Atualizado em 18 de julho de 2023 por Laura Oliveira
A Advocacia-Geral da União (AGU) e o Ministério da Fazenda divulgaram uma minuta de regulamentação para o uso de precatórios no pagamento de outorgas e na aquisição de imóveis da União. Essas novas regras foram consideradas rígidas por empresas, especialistas e membros do governo federal.
O que muda com as novas regras?
- Viabilidade explícita em edital
- Agora, será necessário mencionar nos editais a possibilidade de usar os valores a receber da União, além da exigência de garantia por parte do governo para aceitar os precatórios como pagamento.
- Limite anual:
- Será estabelecido um limite anual para o uso de precatórios, e a entidade pública poderá restringir a porcentagem da dívida que poderá ser paga com esses recursos.
Contexto e mudanças anteriores
Essas mudanças são apenas mais um episódio de uma situação complexa que começou no início do ano, quando a AGU revogou a portaria anterior do governo do então presidente Jair Bolsonaro. Essa portaria regulamentava o uso de débitos judiciais para aquisição de ativos. Desde então, houve várias idas e vindas em agências reguladoras, com algumas delas ignorando a revogação, argumentando que a Constituição já garante essa possibilidade.

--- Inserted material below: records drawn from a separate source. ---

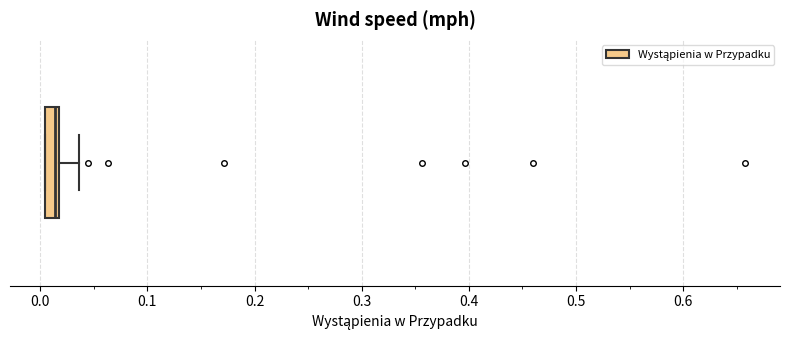

Where does the median line of the box sit on the x-axis? The values are not printed on the chart, so give them approximately, as read against the axis.

0.01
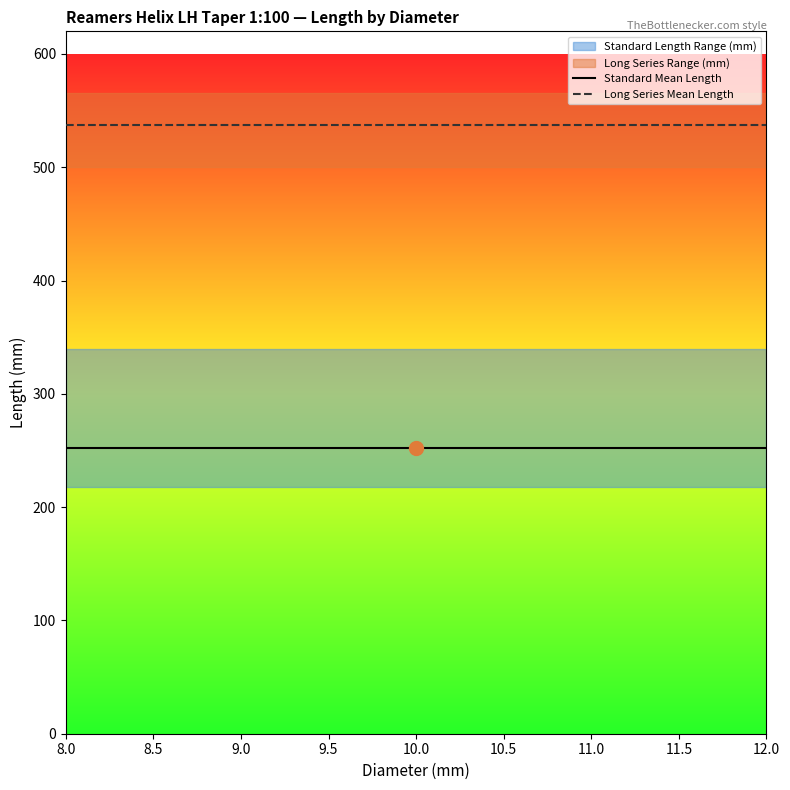

Reading right to left, extract all data points from this chart.

Standard Mean Length: 252.2	252.2	252.2	252.2	252.2	252.2	252.2	252.2	252.2	252.2	252.2	252.2	252.2	252.2	252.2	252.2	252.2
Long Series Mean Length: 537.5	537.5	537.5	537.5	537.5	537.5	537.5	537.5	537.5	537.5	537.5	537.5	537.5	537.5	537.5	537.5	537.5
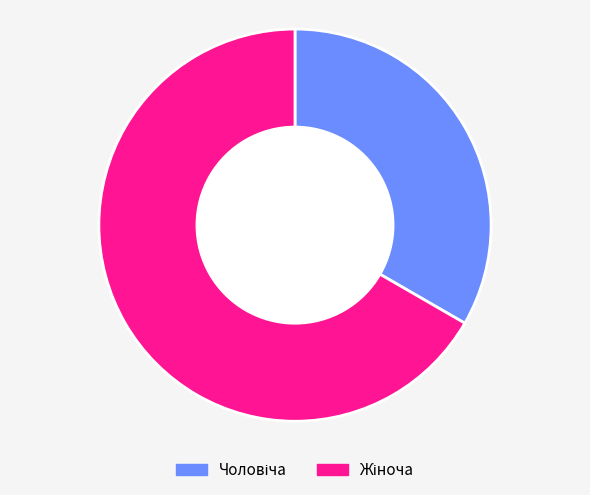

Is there any slice that represents more than half of the pie?

Yes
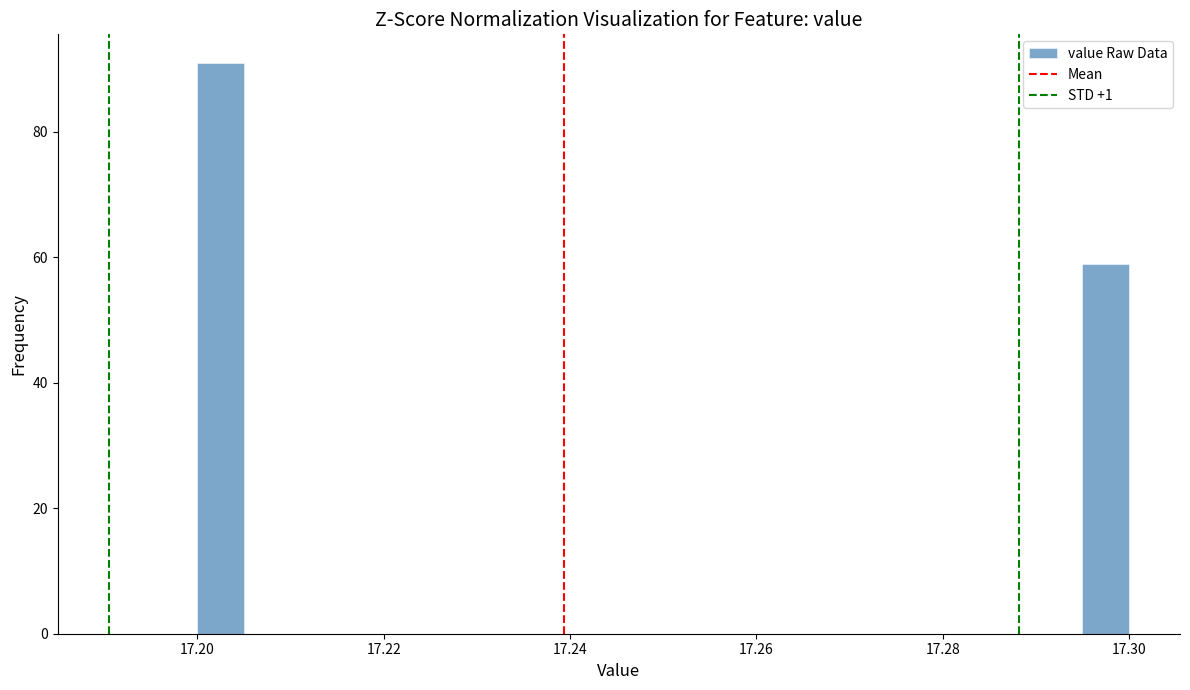

Around what value on the x-axis is the tallest bar? Give the approximate position of its centre, as read against the axis.

17.202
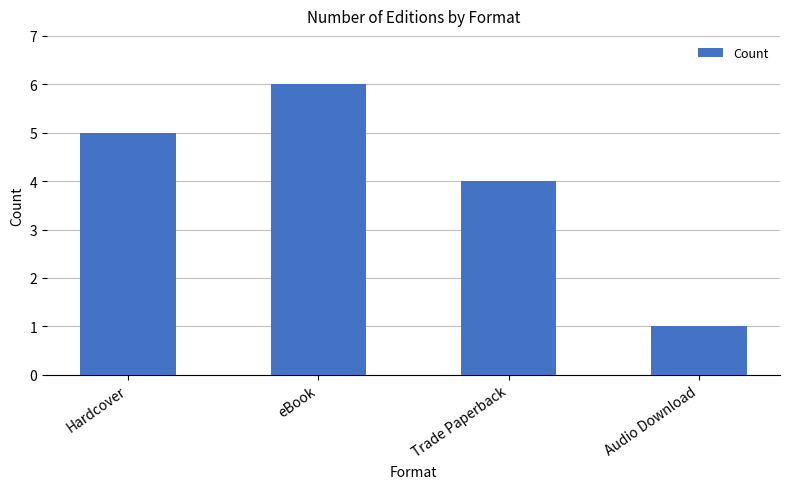

What is the ratio of the value at Trade Paperback to the value at Hardcover?

0.8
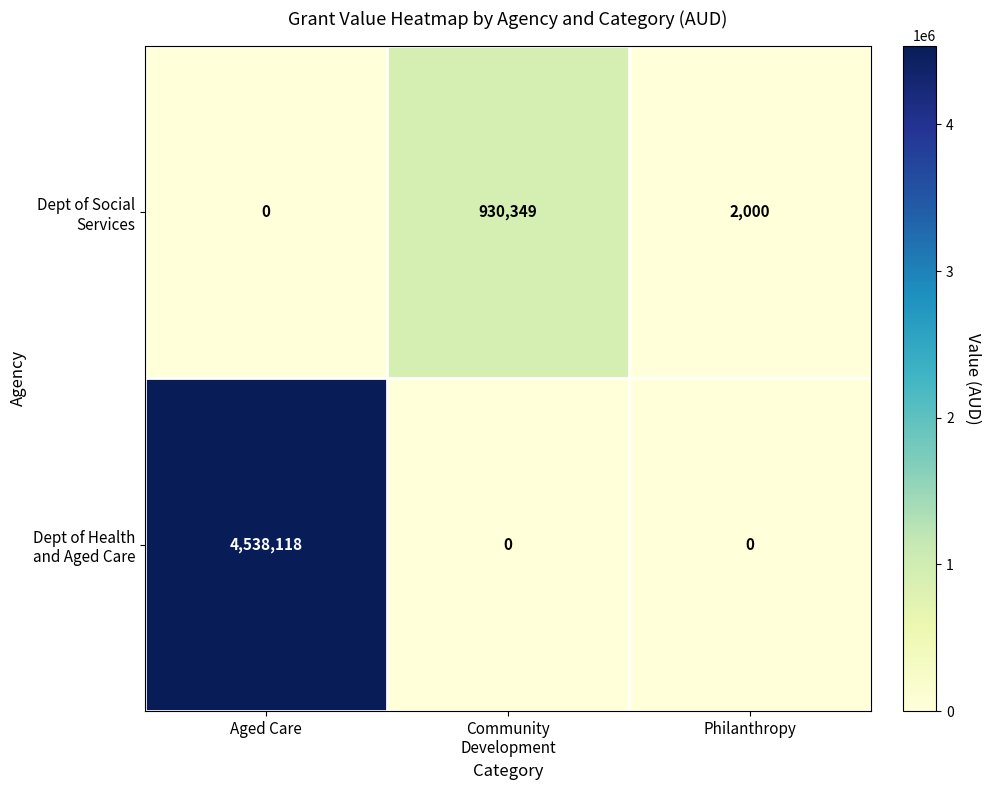

What is the total value across all series at Aged Care?

4538118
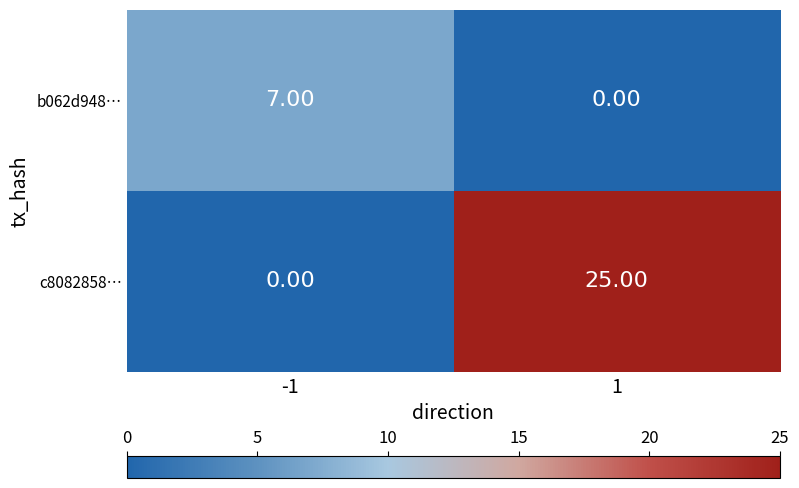

What is the difference between the highest and lowest values at 1?

25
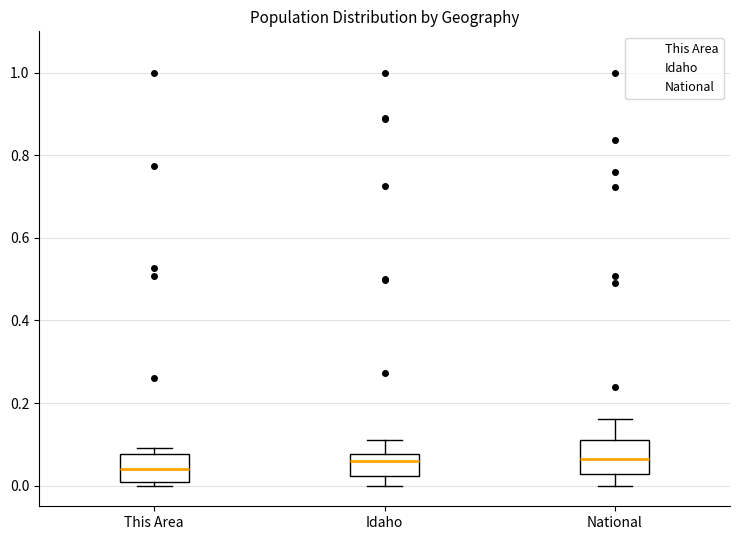

Where is the lower edge of the box for Idaho on the y-axis? The values are not printed on the chart, so give them approximately, as read against the axis.

0.02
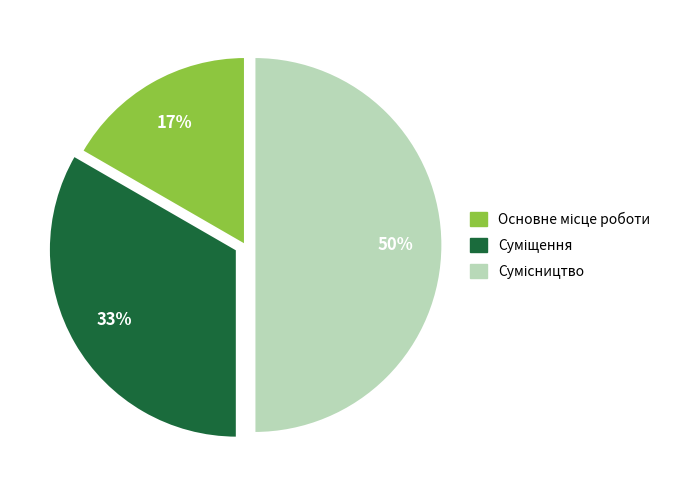

To the nearest percent, what is the average slice percentage?

33%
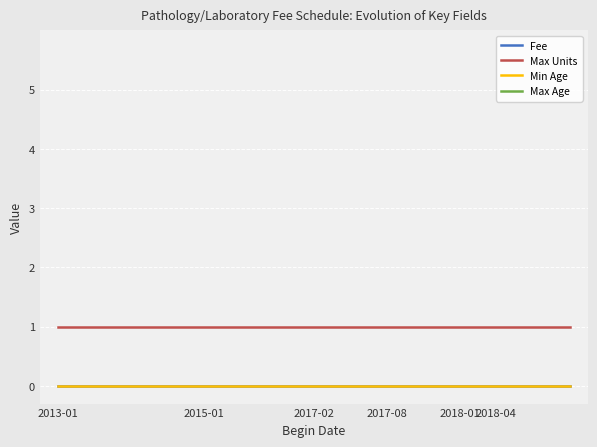

Which label corresponds to the smallest value in the chart?

2013-01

Em maio, após discordâncias no próprio governo federal, a AGU suspendeu definitivamente o uso de precatórios como pagamento de outorgas. Isso aconteceu após a Agência Nacional de Aviação Civil (Anac) aprovar o pedido de uma concessionária que venceu os leilões dos aeroportos de Belém e Macapá. A Procuradoria-Geral da Fazenda Nacional (PGFN) também havia dado sinal verde para o uso desses ativos.
Divisão de opiniões
O uso de precatórios em concessões e outorgas é motivo de divisão dentro do próprio governo federal, apesar de estar previsto na Constituição. Alguns acreditam que isso não deveria ser permitido, principalmente para aumentar as receitas da União e reduzir o déficit público.
Por outro lado, o uso de precatórios pode ser uma maneira de diminuir o estoque de precatórios federais, que aumentou significativamente devido a mudanças implementadas pela gestão do ex-ministro da Economia Paulo Guedes. De acordo com dados de abril, o estoque atual chega a R$141 bilhões, podendo chegar a mais de R$300 bilhões em 2027, quando esses gastos passarão a afetar diretamente o orçamento da União.
Minuta rígida e consulta pública
Os responsáveis pela proposta comentam nos bastidores que a intenção de redigir uma minuta rígida é para permitir ajustes após receber contribuições das empresas interessadas e do próprio governo federal. Os interessados em sugerir alterações tiveram dezesseis dias para fazê-lo, pois a consulta pública estava prevista para durar até o dia 24 de junho, mas foi prorrogada até 30 de junho.
A proposta também estabelece que o governo definirá “condições e limites” para a aceitação dos precatórios, com o objetivo de garantir o cumprimento de objetivos regulatórios em sua competência.
Exigências e garantias
A proposta inclui exigências em relação às garantias para o uso de precatórios. Os interessados poderão optar por três modalidades: depósito em dinheiro, fiança bancária e seguro-garantia. A apresentação de garantia não será necessária se o precatório resultar de um acordo judicial com a AGU ou envolver o pagamento de dívida tributária ativa.
Além disso, as informações relativas aos precatórios ofertados, incluindo a Certidão do Valor Líquido Disponível (CVLD) emitida pelo Poder Judiciário em nome do requerente, serão incluídas no Portal da Transparência.
Reações e perspectivas
Alguns especialistas expressaram preocupação com as limitações impostas pelo texto proposto. O limite anual para o uso de precatórios, a possibilidade de o órgão público restringir o pagamento a uma porcentagem da outorga total e a exigência de garantias foram apontados como pontos de preocupação. Essas restrições podem anular a vantagem que as empresas têm ao adquirir precatórios com deságio no mercado.
Embora haja críticas às regras propostas, é considerado positivo que o governo tenha aberto uma consulta pública sobre o assunto. Ter uma regulamentação é melhor do que deixar a questão sem definição, o que tem levado a um aumento no número de processos judiciais.
No setor de infraestrutura, por exemplo, o uso de precatórios para pagamento de outorgas é quase inexistente, mesmo havendo interesse das empresas. Um caso notório foi o do grupo espanhol Aena, que decidiu pagar a outorga da concessão do aeroporto de Congonhas em dinheiro, após desistir de usar precatórios devido à demora do governo em regulamentar a questão.
Há divergências de opinião sobre as regras propostas, mas é importante que o assunto esteja em debate público e que sejam estabelecidos procedimentos claros para tornar o uso de precatórios uma realidade, conforme garantido pela Constituição.